Il y a quatre mois, Hydrogène de France (HDF Energy) a annoncé son intention de construire en Guyane la plus grosse centrale du monde de production et de stockage d'électricité renouvelable. Plus grosse que celle de Tesla. 

Son parc de panneaux photovoltaïques de 55 MW sera couplé avec une capacité de stockage de 120 MWh à base d'hydrogène, plus un stockage d'appoint par batteries lithium-ion de 20 MWh. Soit 140 MWh au total, contre 129 MWh pour celle de Tesla, située en Australie. 

L'hydrogène stocke l'énergie sur de longues périodes
et les batteries restituent l'électricité très rapidement.

L'alliance de deux technologies de stockage permet de profiter des avantages de chacune. En effet, l'hydrogène stocke l'énergie sur de longues périodes, tandis que les batteries sont capables de restituer l'électricité très rapidement. 

L'électricité solaire sert à hydrolyser de l'eau, produisant de l'hydrogène (et de l'oxygène), stocké sous forme de gaz comprimé dans de grands conteneurs.
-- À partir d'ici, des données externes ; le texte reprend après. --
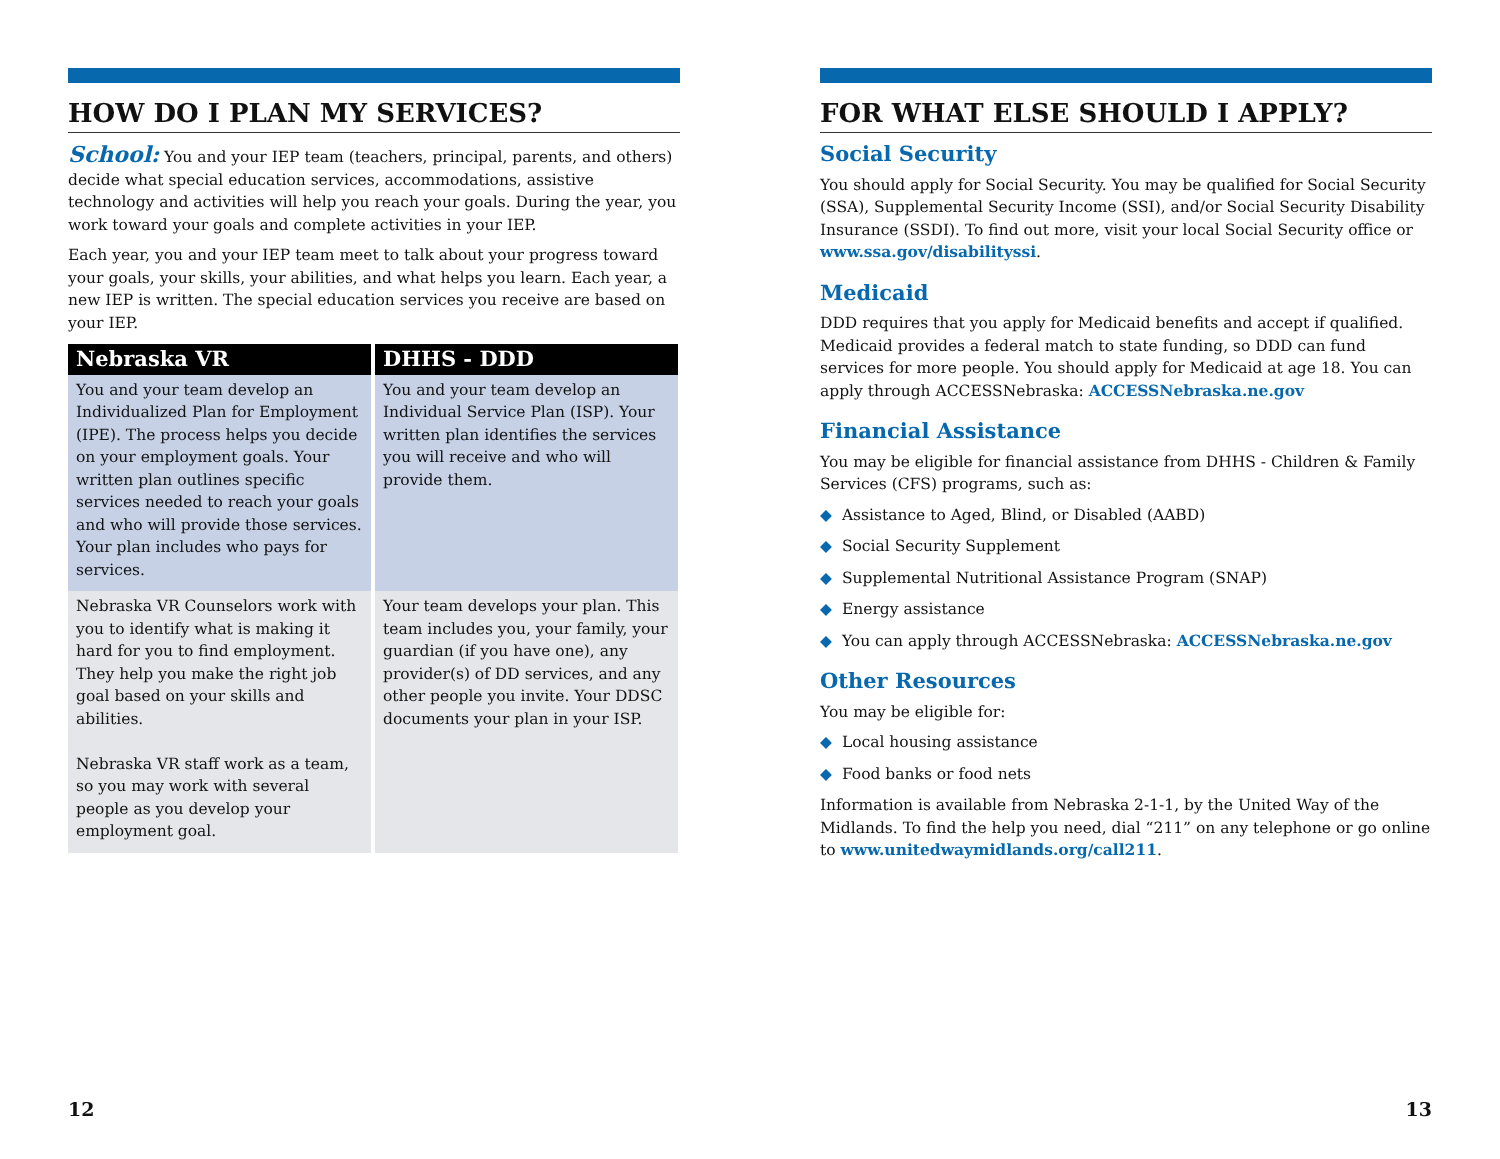HOW DO I PLAN MY SERVICES?
School: You and your IEP team (teachers, principal, parents, and others) decide what special education services, accommodations, assistive technology and activities will help you reach your goals. During the year, you work toward your goals and complete activities in your IEP.
Each year, you and your IEP team meet to talk about your progress toward your goals, your skills, your abilities, and what helps you learn. Each year, a new IEP is written. The special education services you receive are based on your IEP.
| Nebraska VR | DHHS - DDD |
| --- | --- |
| You and your team develop an Individualized Plan for Employment (IPE). The process helps you decide on your employment goals. Your written plan outlines specific services needed to reach your goals and who will provide those services. Your plan includes who pays for services. | You and your team develop an Individual Service Plan (ISP). Your written plan identifies the services you will receive and who will provide them. |
| Nebraska VR Counselors work with you to identify what is making it hard for you to find employment. They help you make the right job goal based on your skills and abilities. Nebraska VR staff work as a team, so you may work with several people as you develop your employment goal. | Your team develops your plan. This team includes you, your family, your guardian (if you have one), any provider(s) of DD services, and any other people you invite. Your DDSC documents your plan in your ISP. |
FOR WHAT ELSE SHOULD I APPLY?
Social Security
You should apply for Social Security. You may be qualified for Social Security (SSA), Supplemental Security Income (SSI), and/or Social Security Disability Insurance (SSDI). To find out more, visit your local Social Security office or www.ssa.gov/disabilityssi.
Medicaid
DDD requires that you apply for Medicaid benefits and accept if qualified. Medicaid provides a federal match to state funding, so DDD can fund services for more people. You should apply for Medicaid at age 18. You can apply through ACCESSNebraska: ACCESSNebraska.ne.gov
Financial Assistance
You may be eligible for financial assistance from DHHS - Children & Family Services (CFS) programs, such as:
◆ Assistance to Aged, Blind, or Disabled (AABD)
◆ Social Security Supplement
◆ Supplemental Nutritional Assistance Program (SNAP)
◆ Energy assistance
◆ You can apply through ACCESSNebraska: ACCESSNebraska.ne.gov
Other Resources
You may be eligible for:
◆ Local housing assistance
◆ Food banks or food nets
Information is available from Nebraska 2-1-1, by the United Way of the Midlands. To find the help you need, dial “211” on any telephone or go online to www.unitedwaymidlands.org/call211.
12 13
L'opération inverse produit de l'électricité dans une pile à combustibles. 

En résumé, la centrale électrique de l’Ouest guyanais photovoltaïque disposera d’une capacité de stockage de 140 MKh, sera capable de produire de l’électricité en continu et, plus important peut-être, sera économiquement rentable. Que demander de plus?

Un tout petit peu de technologie

Selon la définition, le modèle de pile le plus fréquent repose sur une membrane échangeuse de protons. Cette pile est constituée d'une anode alimentée en hydrogène, et d'une cathode où arrive l'oxygène puisé dans l'air. Toutes deux sont séparées par un électrolyte où les ions hydrogènes réagissent avec les atomes d'oxygène. 

La réaction génère un flux d'électrons et crée de la vapeur d'eau. L'électricité produite alimente le moteur électrique et la batterie tampon, qui peut également être rechargée au freinage.

Les avantages de l’hydrogène

Selon le cabinet McKinney si l'on ne voit toujours aucun poids lourd électrique sur les routes, c'est pour tout plein de raisons : ils sont trop lourds, trop chers à produire, et surtout les batteries prennent trop de place et demandent trop de temps pour être rechargées. Il y aurait cependant une solution idéale pour le futur du poids lourd : la pile à combustible.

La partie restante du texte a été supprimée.